Confusion is good, it's a signal that you are missing answers and probably even questions. As far as I can see, the missing question here is: do we really need NSOperation and NSRunLoop? NSURLConnection sendAsynchronousRequest: and sendSynchronousRequest: already schedule operations in runloops -- adding NSOperation and NSRunLoop doesn't help and probably hinders. So, concentrate on the methods that you really need (sendAsynchronousRequest: or sendSynchronousRequest:) and make full use of them.

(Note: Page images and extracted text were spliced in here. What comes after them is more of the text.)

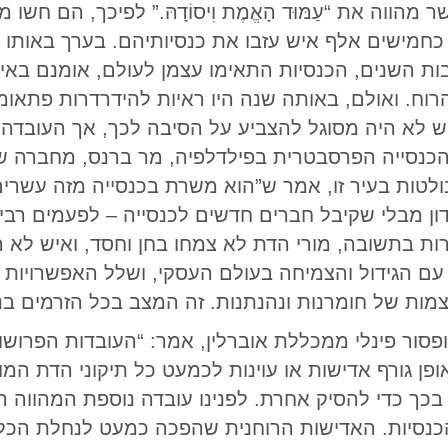
הווה את “עַמּוּד הָאֱמֶת וִיסוֹדָהּ.” לפיכך, הם חש
נסיותיהם. בקיץ של שנת 1844, כחמישים אלף איש עזבו את כנסיותיהם. ב
ות השנים, הכנסיות התאימו עצמן לעולם, אומנם באיט
הרוח. ואולם, באותה שנה היו ראיות להידרדרות פתאו
ש לא היה מסוגל להצביע על הסיבה לכך, אך העובדה 
הכנסייה הפרסבטרית בפילדלפיה, מר ברנס, מחברה של
לטות בעיר זו, אמר ש”הוא משרת בכנסייה מזה עשרים
ון מבלי שקיבל חברים חדשים לכנסייה – לפעמים רבי
רות בתשובה, מורי הדת לא צמחו בחן וחסד, ואיש לא 
עם הגידול והצמיחה בעולם העסקי, ושלל האפשרויות
ות של חומרנות ונהנתנות. זה המצב בכל הזרמים בנ
ור פינלי ממכללת אוברלין, אמר: “העובדות הפרושות 
ן גורף אדישות או עוינות לכמעט כל תיקוני הדת המוס
די בכך כדי להסיק אחרת. לפנינו עובדה נוספת המהווה
הכנסיות. האדישות הרוחנית שהפכה כמעט לנחלת הכלל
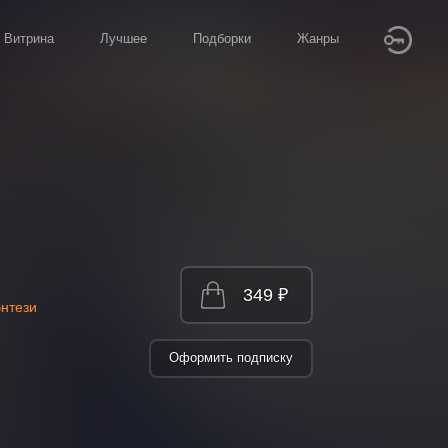
Витрина
Лучшее
Подборки
Жанры
349 ₽
энтези
Оформить подписку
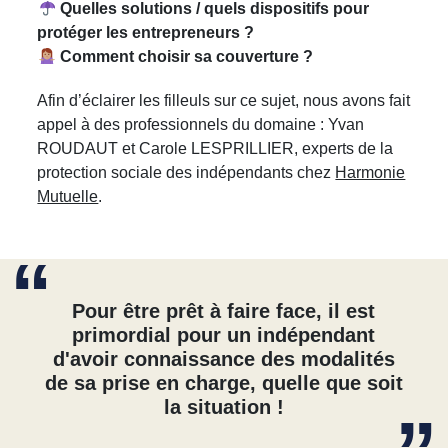
Quelles solutions / quels dispositifs pour
protéger les entrepreneurs ?
Comment choisir sa couverture ?
Afin d’éclairer les filleuls sur ce sujet, nous avons fait
appel à des professionnels du domaine : Yvan
ROUDAUT et Carole LESPRILLIER, experts de la
protection sociale des indépendants chez
Harmonie
Mutuelle
.
Pour être prêt à faire face, il est
primordial pour un indépendant
d'avoir connaissance des modalités
de sa prise en charge, quelle que soit
la situation !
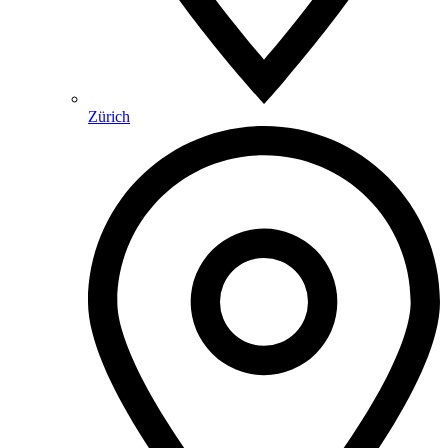
Zürich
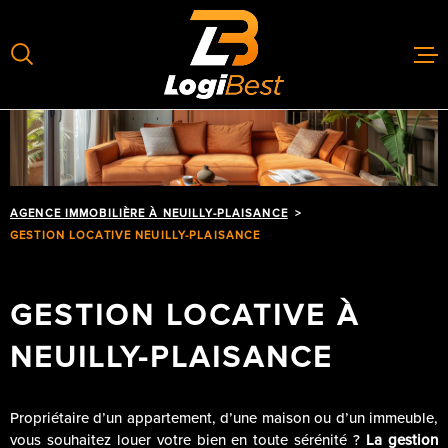
Aller
Aller
Aller
Aller
à
à
au
au
:
la
menu
contenu
recherche
principal
GÉRER
LOUER
AGENCE IMMOBILIÈRE À NEUILLY-PLAISANCE
GESTION LOCATIVE NEUILLY-PLAISANCE
ACHETER
ESTIMER
GESTION LOCATIVE À
ACTUALIT
NEUILLY-PLAISANCE
CONTACT
Propriétaire d’un appartement, d’une maison ou d’un immeuble,
vous souhaitez louer votre bien en toute sérénité ?
La gestion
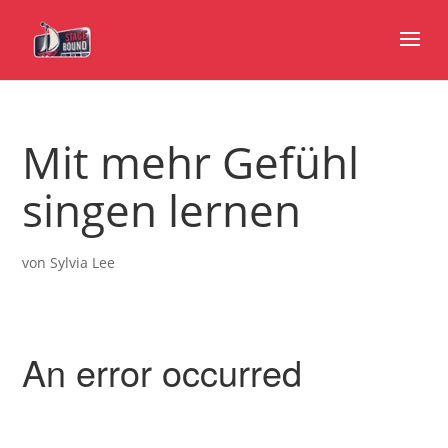
Mit mehr Gefühl
singen lernen
von
Sylvia Lee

Take this code:

[NSURLConnection sendAsynchronousRequest:request queue:[NSOperationQueue currentQueue] completionHandler:^(NSURLResponse *response, NSData *data, NSError *connectionError) {
    NSHTTPURLResponse *res = (NSHTTPURLResponse*)response;
    NSString *imagePath = [[NSSearchPathForDirectoriesInDomains(NSDocumentDirectory, NSUserDomainMask, YES) objectAtIndex:0] stringByAppendingPathComponent:@"/myImage.jpg"];
    NSLog(@"Res Code: %d, DataLen: %d, Path: %@", res.statusCode, data.length, imagePath);
    [data writeToFile:imagePath atomically:YES];
}];

You do cast NSURLResponse to NSHTTPURLResponse, presumably to read out the status code, but instead you forge ahead and write the data object to file anyway. If the status code is anything but 200, there is no valid data object to write to file. The status code may be 206, in which case you will need to append the incoming data to an already existing file, or create one if it doesn't exist and store a reference to it, etc.